Nuns apologise unconditionally
2004-05-05 18:38
Dublin - One of the Roman Catholic orders at the centre of an unfolding child abuse scandal in Ireland apologised unconditionally on Wednesday to those who suffered harm as youngsters in its care.
In a statement, the Sisters of Mercy said it accepted unreservedly that many of those who had spent their youth in its orphanages and industrial schools in Ireland had been "hurt and damaged while in our care".
"We have in the past publicly apologised to you. We know that you heard our apology then as conditional and less than complete," said the statement, read aloud at a press conference by Sister Breege O'Neill.
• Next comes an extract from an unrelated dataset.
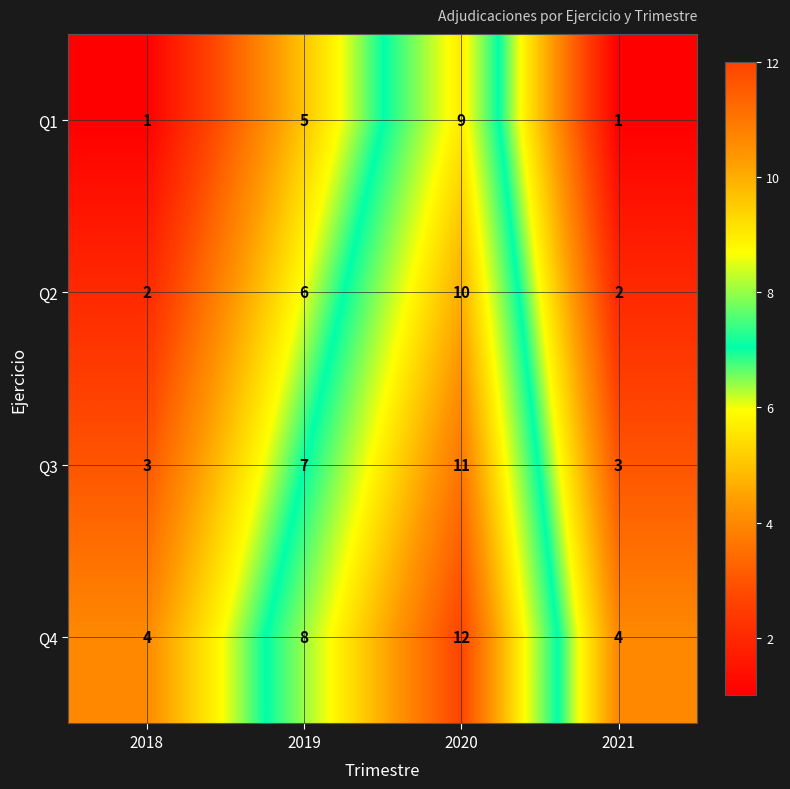

What is the sum of the Q3 values at 2021 and 2020?

14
"Now, without reservation, we apologise unconditionally to each one of you for the suffering we have caused."
The apology from the Sisters of Mercy came as a judicial inquiry, set up four years ago, pursues its probe into some 3 000 complaints of abuse in childcare institutions run by the Catholic church dating back to the 1940s.
It also coincided with the 21st day of a hunger strike by 57-year-old abuse victim outside the Irish parliament in Dublin over compensation for the suffering he endured.
Until 1996 the Sisters of Mercy operated Ireland's so-called Magdalene Asylums, depicted in the controversial 2001 film "The Magdalene Sisters", where girls were made to wash laundry under the watch of stern nuns.